## Trecho citado:
++++
Sociedade

Só duas coisas são infinitas: o universo e a estupidez brasileira

 

Excelente o artigo de Cláudio de Moura Castro em Veja ano 43, n.o 36. Ele começa fazendo alusão a uma coleção que marcou a adolescência de muitos espíritos bem formados e informados: O Tesouro da Juventude em que havia um livro assaz interessante: O Livro dos Porquês.

 

Foi justamente esse livro que ensejou ao referido autor o esboço de um outro que ele bem poderia ter escrito e chamado de O Livro dos Porquês na Terra dos Papagaios. Um exemplo dos menos contundentes: “Se vivemos nos trópicos, porque as casas são construídas como estufas, mais próprias para a Sibéria?” Posso acrescentar outro: Por que muitas pessoas, no Brasil, se recusam a comer carne bovina na Semana Santa e se obrigam a comer carne de peixe?

 

Ambos os exemplos, no entanto, pertencem à categoria dos menos contundentes, não acarretando drásticas consequências. Limitam-se a caracterizar levemente a tradicional e atávica ignorância brasileira.

 

Seguem-se outros produtores das mais nocivas consequências: “Por que paramos de economizar energia elétrica?” Esta eu respondo: Porque o brasileiro em geral é imediatista. Paramos de economizar, simplesmente porque passou a fase do pós-apagão e diminuiu bastante o risco de ter que recorrer às velas e aos lampiões. A validade de economizar energia, por razões de médio e longo prazo, é algo que nunca passou pelas imprevidentes cabeças dos perdulários desta Terra Brasilis.

 

Outros porquês são de diferente natureza. Por exemplo: “Por que se cria uma empresa em minutos nos Estados Unidos [e em tempo menor na Austrália, acrescento eu] e no Brasil são necessários 152 dias?”

 

Confesso não saber a(s) causa(s) desse fenômeno, mas posso aventar hipóteses: Será porque há uma grande criação de dificuldades, para não menor venda de facilidades?  Será que tinha razão Oliveira Vianna quando disse que o capitalismo – entendido como regime da livre iniciativa, da concorrência no mercado, etc – nunca aportou às praias da Terra dos Papagaios? Será que isto ocorre por causa da irracionalidade em si de nossa mastodôntica burrocracia?

 

Mas Cláudio prossegue em seus oportunos porquês. E se indaga a razão pela qual nos Estados Unidos, “uma pessoa pode trabalhar um dia ou mil dias sem contrato de trabalho. Aqui não pode, porque será?”
++++
## Trechos das linhas:
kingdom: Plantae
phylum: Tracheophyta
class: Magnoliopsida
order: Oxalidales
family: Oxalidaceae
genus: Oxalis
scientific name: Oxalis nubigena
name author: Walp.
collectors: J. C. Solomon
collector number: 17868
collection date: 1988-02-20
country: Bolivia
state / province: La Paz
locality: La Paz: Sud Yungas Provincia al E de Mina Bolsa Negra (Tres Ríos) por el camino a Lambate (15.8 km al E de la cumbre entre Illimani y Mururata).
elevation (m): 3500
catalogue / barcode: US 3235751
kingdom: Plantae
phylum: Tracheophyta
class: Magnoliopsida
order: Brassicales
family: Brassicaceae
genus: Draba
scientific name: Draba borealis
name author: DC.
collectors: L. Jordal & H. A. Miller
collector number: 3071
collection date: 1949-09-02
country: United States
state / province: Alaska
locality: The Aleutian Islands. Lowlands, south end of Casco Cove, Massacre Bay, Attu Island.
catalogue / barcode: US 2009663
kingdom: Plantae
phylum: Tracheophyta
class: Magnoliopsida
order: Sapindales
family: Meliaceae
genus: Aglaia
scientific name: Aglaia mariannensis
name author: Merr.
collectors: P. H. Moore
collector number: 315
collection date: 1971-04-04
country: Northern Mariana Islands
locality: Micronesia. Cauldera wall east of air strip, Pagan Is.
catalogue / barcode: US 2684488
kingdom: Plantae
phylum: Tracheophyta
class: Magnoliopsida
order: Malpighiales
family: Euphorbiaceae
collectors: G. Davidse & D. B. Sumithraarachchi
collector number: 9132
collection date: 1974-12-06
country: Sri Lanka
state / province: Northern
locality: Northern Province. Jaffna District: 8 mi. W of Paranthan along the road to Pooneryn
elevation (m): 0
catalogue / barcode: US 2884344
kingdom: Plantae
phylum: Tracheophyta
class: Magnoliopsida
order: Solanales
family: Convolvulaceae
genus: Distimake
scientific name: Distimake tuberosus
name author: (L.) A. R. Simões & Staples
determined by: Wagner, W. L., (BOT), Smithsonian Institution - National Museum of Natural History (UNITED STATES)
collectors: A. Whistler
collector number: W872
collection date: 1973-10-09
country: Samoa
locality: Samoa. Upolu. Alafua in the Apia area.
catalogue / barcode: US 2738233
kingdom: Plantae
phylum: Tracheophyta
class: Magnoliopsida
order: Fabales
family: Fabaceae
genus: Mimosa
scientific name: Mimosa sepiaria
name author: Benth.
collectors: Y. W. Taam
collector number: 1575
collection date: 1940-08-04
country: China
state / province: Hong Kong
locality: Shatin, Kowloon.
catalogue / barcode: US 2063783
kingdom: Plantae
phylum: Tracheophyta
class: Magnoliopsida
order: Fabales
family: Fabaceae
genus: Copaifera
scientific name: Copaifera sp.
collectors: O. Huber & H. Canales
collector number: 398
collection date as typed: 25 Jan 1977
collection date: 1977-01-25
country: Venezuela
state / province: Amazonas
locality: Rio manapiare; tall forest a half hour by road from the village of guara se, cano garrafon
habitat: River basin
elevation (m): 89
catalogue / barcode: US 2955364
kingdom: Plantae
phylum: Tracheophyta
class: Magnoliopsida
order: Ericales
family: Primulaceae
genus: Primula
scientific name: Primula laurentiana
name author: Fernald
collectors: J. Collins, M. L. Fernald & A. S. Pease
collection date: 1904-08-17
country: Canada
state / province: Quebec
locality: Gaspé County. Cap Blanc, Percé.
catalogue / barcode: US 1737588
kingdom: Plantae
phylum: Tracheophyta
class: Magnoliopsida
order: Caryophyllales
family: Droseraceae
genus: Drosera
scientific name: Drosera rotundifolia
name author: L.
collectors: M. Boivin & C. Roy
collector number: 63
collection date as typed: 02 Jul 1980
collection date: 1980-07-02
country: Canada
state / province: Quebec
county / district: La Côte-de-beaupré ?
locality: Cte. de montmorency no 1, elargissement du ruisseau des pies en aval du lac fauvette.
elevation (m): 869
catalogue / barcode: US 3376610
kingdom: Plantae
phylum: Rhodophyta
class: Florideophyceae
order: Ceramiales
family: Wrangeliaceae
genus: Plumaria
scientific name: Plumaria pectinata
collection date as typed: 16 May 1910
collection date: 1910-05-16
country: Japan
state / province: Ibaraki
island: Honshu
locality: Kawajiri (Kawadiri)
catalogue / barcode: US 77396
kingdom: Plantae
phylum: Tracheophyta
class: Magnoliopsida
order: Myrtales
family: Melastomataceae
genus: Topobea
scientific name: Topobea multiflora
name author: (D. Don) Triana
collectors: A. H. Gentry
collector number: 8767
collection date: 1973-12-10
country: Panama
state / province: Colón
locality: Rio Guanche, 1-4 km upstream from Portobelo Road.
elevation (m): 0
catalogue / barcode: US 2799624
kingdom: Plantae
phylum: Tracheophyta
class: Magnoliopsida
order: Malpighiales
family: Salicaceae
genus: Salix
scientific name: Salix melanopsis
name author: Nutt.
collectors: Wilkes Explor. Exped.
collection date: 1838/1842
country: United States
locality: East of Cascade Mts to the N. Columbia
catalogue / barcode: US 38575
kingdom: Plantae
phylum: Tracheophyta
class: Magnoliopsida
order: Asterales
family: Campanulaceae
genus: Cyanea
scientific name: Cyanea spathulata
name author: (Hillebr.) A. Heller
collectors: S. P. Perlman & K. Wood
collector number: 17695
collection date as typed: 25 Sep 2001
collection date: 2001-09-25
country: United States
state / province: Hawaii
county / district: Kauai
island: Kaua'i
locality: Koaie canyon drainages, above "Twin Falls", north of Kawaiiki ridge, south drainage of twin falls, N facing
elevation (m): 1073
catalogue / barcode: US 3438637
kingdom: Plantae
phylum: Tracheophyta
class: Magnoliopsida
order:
++++
## Exercício escrito:
Copie do texto sobre a estupidez brasileira a parte que vai de "Foi justamente esse" até "atávica ignorância brasileira.".

## Resposta completa:
Foi justamente esse livro que ensejou ao referido autor o esboço de um outro que ele bem poderia ter escrito e chamado de O Livro dos Porquês na Terra dos Papagaios. Um exemplo dos menos contundentes: “Se vivemos nos trópicos, porque as casas são construídas como estufas, mais próprias para a Sibéria?” Posso acrescentar outro: Por que muitas pessoas, no Brasil, se recusam a comer carne bovina na Semana Santa e se obrigam a comer carne de peixe?

 

Ambos os exemplos, no entanto, pertencem à categoria dos menos contundentes, não acarretando drásticas consequências. Limitam-se a caracterizar levemente a tradicional e atávica ignorância brasileira.